Kevin nickt und leert sein Glas. Der Alkohol brennt warm in seinem Magen und lässt die Anspannung langsam weichen. Hier, zwischen den vertrauten Gesichtern seiner Kollegen, kann er endlich durchatmen.
"Meine Frau versteht das nicht", sagt er zu niemandem bestimmten. "Die denkt, wir sägen hier nur ein paar Bretter."
"Die verstehen alle nichts", antwortet Fritz, der Älteste im Team. "Die sehen nur das Geld am Monatsende, aber nicht den Preis."
Kevin kommt um 21 Uhr nach Hause. Sandra sitzt am Küchentisch über Abrechnungen gebeugt. Sie riecht sofort den Alkohol.

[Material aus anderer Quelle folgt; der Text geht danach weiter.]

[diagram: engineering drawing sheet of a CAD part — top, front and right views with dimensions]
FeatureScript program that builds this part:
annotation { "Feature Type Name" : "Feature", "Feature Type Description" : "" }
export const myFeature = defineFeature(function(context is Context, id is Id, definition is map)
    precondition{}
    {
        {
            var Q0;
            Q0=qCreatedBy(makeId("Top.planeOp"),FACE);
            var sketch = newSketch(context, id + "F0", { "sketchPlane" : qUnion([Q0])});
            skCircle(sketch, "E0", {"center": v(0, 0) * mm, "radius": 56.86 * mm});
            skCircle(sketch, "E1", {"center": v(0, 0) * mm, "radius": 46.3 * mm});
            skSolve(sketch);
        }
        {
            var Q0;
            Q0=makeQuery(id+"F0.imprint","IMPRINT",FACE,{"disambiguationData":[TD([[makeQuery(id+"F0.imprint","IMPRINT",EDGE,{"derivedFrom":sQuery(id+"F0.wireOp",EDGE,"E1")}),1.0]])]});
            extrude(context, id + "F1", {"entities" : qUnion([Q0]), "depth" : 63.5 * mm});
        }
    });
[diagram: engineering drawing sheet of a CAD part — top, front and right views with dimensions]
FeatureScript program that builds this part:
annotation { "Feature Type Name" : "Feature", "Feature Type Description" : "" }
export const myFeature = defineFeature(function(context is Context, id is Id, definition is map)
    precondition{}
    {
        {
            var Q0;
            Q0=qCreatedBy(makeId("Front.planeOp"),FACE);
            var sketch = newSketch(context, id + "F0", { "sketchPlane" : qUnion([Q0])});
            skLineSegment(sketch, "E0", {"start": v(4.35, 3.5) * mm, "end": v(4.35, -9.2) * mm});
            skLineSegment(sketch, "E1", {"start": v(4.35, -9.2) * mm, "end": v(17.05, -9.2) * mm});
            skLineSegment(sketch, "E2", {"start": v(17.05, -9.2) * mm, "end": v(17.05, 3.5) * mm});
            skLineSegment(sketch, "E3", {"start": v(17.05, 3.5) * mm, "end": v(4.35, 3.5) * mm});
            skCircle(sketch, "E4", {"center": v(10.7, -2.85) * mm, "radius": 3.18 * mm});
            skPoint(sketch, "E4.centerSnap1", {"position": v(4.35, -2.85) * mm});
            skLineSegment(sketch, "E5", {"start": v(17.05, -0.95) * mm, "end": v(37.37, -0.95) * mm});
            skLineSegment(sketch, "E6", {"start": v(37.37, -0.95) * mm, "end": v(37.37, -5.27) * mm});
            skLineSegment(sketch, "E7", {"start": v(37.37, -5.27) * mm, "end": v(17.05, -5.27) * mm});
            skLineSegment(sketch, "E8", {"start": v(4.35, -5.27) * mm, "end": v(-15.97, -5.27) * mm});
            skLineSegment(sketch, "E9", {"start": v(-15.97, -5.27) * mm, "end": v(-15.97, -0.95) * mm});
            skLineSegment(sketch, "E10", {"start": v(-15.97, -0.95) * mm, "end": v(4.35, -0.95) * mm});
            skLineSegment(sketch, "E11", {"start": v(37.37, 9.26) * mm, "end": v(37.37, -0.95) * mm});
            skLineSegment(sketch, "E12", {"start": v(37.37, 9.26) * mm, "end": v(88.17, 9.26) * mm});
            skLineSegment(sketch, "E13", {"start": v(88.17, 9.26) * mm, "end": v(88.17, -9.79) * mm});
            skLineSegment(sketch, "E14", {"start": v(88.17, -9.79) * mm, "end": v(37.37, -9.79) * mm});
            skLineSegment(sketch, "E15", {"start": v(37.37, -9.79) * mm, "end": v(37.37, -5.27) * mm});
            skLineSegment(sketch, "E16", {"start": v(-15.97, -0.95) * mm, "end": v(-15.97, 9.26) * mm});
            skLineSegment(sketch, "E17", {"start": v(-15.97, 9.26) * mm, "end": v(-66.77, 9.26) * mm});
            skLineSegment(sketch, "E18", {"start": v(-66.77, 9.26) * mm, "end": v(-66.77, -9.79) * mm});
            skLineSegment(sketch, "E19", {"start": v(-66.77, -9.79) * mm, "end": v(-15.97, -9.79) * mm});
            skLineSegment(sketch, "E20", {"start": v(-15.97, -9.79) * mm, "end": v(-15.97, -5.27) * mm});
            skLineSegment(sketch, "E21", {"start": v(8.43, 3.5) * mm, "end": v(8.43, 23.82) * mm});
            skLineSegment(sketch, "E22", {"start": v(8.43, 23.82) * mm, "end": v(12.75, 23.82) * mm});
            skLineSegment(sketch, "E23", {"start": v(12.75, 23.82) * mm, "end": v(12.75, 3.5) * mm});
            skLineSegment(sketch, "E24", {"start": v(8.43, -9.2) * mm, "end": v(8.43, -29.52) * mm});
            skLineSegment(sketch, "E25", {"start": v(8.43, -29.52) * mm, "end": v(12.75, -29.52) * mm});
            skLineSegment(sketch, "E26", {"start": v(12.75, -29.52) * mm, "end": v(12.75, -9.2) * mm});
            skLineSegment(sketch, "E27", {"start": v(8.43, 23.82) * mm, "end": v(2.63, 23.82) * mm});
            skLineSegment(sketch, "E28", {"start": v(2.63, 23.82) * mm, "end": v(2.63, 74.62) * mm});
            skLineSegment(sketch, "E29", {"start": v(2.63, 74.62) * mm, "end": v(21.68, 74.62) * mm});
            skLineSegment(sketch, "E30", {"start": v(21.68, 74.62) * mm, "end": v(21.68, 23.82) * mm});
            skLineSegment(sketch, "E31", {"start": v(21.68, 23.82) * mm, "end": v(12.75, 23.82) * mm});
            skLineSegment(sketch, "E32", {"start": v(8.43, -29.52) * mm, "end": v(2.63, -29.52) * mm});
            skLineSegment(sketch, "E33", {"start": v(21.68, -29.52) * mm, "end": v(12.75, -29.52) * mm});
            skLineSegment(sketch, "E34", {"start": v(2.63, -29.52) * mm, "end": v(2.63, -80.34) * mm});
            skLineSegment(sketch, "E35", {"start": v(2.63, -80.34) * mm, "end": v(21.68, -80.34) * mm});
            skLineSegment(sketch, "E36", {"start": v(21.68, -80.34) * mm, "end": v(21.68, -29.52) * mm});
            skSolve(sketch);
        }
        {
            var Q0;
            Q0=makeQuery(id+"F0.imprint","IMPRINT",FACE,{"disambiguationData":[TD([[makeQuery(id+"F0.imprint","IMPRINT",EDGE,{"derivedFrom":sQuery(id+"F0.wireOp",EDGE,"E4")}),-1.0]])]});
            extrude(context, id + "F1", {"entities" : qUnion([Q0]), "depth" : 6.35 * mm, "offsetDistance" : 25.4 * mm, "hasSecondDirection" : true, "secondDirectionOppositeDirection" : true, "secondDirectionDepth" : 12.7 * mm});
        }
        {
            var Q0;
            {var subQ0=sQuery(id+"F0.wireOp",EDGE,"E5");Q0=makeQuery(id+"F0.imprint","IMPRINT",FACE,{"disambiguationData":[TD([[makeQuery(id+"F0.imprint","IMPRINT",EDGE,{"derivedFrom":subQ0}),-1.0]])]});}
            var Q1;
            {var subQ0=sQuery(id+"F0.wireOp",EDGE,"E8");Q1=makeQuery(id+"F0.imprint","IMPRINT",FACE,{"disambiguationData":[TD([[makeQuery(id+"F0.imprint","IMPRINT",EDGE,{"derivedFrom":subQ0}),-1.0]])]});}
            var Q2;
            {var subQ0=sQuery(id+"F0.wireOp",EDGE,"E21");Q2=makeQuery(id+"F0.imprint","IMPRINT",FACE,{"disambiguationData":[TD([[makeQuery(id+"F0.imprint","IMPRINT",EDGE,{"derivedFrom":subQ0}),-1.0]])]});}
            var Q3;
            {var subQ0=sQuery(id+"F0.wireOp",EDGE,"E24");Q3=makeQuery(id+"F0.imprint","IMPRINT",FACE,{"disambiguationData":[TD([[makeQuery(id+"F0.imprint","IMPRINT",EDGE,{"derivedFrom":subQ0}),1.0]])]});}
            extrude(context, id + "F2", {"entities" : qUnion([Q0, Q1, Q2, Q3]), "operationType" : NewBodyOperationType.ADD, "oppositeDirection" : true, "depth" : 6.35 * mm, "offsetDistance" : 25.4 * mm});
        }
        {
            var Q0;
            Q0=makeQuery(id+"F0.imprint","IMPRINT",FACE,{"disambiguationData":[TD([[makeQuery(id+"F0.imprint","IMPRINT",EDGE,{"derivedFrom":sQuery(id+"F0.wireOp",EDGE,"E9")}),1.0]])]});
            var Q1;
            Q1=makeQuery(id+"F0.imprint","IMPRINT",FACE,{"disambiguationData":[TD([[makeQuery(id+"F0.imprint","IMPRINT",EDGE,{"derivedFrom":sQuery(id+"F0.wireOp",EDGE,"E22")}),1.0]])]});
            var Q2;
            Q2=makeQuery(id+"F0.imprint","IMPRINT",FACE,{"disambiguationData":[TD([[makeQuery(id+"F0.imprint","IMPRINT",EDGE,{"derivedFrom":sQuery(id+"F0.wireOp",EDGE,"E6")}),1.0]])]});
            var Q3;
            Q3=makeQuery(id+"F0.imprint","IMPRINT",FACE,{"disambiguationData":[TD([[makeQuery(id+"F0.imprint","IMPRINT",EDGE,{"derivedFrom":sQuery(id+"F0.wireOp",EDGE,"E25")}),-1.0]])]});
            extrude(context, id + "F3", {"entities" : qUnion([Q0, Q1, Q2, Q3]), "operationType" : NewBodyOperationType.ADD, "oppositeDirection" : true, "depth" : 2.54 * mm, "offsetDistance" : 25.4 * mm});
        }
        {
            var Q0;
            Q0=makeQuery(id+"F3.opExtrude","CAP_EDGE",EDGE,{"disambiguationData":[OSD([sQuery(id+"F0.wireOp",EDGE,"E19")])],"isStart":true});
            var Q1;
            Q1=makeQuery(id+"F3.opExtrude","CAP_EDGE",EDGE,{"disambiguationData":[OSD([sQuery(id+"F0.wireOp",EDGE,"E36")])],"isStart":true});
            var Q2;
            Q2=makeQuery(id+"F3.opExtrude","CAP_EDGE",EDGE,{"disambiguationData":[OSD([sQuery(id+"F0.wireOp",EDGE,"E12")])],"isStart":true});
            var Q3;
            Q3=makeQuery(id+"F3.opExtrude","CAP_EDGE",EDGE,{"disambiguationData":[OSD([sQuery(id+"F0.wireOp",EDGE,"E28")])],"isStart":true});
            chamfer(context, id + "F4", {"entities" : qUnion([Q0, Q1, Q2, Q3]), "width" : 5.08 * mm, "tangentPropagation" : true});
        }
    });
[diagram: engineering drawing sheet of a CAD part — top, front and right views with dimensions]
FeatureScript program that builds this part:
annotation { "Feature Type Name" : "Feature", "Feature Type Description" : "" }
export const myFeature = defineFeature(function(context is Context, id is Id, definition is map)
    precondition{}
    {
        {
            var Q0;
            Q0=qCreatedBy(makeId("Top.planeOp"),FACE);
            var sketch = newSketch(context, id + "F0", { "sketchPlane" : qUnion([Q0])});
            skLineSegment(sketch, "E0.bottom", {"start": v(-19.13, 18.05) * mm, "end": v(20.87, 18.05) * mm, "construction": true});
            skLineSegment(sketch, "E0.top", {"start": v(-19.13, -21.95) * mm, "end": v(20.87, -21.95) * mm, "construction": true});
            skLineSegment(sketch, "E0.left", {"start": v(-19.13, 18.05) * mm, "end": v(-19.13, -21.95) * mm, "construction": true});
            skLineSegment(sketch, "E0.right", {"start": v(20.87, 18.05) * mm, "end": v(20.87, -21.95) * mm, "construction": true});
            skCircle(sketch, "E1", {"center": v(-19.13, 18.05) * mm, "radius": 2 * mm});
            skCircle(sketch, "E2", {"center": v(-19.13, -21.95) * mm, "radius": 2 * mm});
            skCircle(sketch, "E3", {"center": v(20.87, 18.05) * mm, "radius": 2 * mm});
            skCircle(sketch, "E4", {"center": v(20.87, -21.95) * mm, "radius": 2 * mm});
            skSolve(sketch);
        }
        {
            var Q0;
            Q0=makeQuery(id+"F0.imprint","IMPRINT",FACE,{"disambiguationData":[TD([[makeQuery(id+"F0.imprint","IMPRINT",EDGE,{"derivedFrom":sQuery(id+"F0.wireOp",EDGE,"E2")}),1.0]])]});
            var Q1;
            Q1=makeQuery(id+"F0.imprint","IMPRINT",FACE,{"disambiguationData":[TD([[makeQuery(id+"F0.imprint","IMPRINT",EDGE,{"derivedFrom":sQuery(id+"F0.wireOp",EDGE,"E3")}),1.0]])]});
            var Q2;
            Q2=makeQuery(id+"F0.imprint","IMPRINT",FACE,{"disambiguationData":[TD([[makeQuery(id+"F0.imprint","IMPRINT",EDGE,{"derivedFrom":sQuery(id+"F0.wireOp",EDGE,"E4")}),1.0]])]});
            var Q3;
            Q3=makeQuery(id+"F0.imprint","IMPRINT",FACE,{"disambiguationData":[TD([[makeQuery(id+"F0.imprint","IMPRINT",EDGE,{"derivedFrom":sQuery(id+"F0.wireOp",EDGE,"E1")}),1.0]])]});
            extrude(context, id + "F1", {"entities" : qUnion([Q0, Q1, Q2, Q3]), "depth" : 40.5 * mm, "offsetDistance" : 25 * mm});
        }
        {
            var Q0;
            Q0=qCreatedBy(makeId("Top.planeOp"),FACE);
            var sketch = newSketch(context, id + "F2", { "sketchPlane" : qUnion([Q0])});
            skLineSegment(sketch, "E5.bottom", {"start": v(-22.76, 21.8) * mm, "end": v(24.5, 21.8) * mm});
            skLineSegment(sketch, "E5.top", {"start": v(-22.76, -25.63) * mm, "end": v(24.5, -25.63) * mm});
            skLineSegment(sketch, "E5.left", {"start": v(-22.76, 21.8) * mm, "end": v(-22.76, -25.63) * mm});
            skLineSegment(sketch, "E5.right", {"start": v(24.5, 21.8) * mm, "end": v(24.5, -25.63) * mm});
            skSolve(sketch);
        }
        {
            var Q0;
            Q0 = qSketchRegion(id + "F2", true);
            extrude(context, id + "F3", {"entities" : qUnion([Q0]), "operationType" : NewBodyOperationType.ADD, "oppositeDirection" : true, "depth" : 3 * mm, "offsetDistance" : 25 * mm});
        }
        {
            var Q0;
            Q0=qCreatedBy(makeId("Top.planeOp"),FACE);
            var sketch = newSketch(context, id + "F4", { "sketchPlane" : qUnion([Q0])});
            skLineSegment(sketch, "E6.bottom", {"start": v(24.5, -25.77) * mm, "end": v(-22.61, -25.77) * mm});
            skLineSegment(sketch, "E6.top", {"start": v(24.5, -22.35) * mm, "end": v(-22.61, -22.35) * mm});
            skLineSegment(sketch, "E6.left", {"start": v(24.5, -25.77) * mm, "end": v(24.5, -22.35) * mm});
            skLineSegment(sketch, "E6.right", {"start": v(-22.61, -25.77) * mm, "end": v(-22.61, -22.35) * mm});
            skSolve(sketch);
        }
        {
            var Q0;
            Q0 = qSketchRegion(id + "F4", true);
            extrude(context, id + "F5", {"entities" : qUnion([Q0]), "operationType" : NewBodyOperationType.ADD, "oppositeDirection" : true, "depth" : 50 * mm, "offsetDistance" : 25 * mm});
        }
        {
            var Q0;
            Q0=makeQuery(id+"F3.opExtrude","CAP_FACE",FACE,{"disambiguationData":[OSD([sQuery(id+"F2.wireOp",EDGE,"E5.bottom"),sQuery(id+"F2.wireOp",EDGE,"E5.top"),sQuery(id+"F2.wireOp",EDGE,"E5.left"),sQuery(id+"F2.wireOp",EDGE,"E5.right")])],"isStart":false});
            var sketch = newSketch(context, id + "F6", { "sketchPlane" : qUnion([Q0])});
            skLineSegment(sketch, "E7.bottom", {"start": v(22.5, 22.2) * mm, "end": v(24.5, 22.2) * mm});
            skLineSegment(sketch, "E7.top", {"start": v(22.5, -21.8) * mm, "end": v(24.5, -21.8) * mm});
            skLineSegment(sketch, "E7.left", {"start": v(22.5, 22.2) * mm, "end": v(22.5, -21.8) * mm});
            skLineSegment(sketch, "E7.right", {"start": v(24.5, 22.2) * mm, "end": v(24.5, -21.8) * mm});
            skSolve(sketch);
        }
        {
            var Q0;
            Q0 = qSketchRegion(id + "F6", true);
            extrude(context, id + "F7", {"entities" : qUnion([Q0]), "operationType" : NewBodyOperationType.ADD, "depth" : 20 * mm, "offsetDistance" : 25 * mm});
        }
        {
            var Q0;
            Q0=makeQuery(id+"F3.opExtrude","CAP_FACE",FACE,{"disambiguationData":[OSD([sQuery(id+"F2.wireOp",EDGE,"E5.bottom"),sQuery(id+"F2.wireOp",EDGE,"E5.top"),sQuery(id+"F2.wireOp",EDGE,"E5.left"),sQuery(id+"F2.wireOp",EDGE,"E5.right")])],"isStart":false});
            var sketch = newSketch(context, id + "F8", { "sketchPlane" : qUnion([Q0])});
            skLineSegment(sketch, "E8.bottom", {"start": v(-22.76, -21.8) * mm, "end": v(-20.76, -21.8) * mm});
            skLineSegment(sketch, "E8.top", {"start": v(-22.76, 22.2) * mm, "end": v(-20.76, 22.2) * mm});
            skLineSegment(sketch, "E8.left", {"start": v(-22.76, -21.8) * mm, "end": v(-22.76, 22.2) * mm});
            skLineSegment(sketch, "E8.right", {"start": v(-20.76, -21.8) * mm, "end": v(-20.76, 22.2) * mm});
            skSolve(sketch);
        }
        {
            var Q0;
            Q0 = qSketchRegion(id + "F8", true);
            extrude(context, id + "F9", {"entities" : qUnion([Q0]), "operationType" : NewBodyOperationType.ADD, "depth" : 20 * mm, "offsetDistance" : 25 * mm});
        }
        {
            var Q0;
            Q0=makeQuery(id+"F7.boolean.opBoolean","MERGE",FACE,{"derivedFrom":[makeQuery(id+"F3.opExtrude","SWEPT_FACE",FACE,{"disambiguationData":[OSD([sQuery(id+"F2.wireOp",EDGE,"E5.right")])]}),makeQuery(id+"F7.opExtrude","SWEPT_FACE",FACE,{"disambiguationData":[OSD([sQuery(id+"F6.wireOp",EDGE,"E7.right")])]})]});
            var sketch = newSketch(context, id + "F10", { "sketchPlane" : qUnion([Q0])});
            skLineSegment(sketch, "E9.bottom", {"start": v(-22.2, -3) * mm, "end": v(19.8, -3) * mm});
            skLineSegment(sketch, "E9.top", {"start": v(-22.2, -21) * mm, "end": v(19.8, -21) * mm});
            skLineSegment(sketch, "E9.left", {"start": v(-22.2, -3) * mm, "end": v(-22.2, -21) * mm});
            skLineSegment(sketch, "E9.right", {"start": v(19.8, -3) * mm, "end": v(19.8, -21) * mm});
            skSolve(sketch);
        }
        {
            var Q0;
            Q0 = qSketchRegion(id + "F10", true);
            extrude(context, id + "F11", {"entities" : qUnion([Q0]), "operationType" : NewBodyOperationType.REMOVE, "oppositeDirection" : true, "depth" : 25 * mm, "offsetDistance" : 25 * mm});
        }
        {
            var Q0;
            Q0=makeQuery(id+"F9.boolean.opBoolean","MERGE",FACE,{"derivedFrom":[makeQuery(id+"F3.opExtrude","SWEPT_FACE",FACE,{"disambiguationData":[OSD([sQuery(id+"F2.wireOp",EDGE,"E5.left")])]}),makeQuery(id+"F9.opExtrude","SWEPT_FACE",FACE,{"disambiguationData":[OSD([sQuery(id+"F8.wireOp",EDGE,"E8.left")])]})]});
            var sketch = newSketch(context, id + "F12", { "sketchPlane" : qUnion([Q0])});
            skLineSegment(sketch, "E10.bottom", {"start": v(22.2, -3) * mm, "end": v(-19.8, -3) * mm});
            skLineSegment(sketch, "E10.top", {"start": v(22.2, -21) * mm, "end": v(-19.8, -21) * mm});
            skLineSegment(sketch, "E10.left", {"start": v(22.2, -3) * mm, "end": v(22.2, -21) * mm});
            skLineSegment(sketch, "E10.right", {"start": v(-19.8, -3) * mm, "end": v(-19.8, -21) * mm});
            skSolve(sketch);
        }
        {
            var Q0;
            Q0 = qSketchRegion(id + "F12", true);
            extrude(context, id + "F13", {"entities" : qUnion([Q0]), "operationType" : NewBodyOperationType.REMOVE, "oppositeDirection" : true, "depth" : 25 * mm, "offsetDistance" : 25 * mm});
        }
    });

"Schon wieder in der Kneipe gewesen?"
"Nur ein Bier mit den Jungs", lügt Kevin.
"Kevin, schau dich mal an. Du siehst aus wie ein Zombie. Wann hast du das letzte Mal ohne Schmerztabletten geschlafen?"
Er setzt sich schwer auf einen Stuhl. Sie hat recht. Die Ibuprofen gehören inzwischen zur Grundausstattung wie Hammer und Nagel.
"Es ist nur stressig gerade. Das wird wieder."
Sandra schaut ihn lange an. "Das sagst du seit zwei Jahren."
Kevin liegt wach und starrt an die Decke. Sein Rücken schmerzt, die Schulter auch. In sechs Stunden klingelt wieder der Wecker.
Früher hat er seinen Job geliebt. Das Gefühl, mit den eigenen Händen etwas zu schaffen. Ein Dach, das Familien schützt. Aber jetzt? Jetzt ist da nur noch Hetze, Druck und die ständige Angst, einen Fehler zu machen oder sich zu verletzen.
Er denkt an Mike, der gerade mal 19 ist und schon so verbittert klingt. Ist das die Zukunft?
Das Handy auf dem Nachttisch summt. Eine SMS vom Chef: "Morgen früh erstmal Material holen, dann direkt nach Düsseldorf. Kunde will Termin vorziehen."
Kevin schließt die Augen und spürt, wie sich alles in ihm zusammenzieht. Er denkt an das Bier im Kühlschrank. Nur eins. Zum Einschlafen.
Während er in die Küche schleicht, fragt er sich, wie lange er das noch durchhalten kann. Und ob es normal ist, dass er jeden Tag darüber nachdenkt, was passieren würde, wenn er einfach nicht mehr aufstehen würde.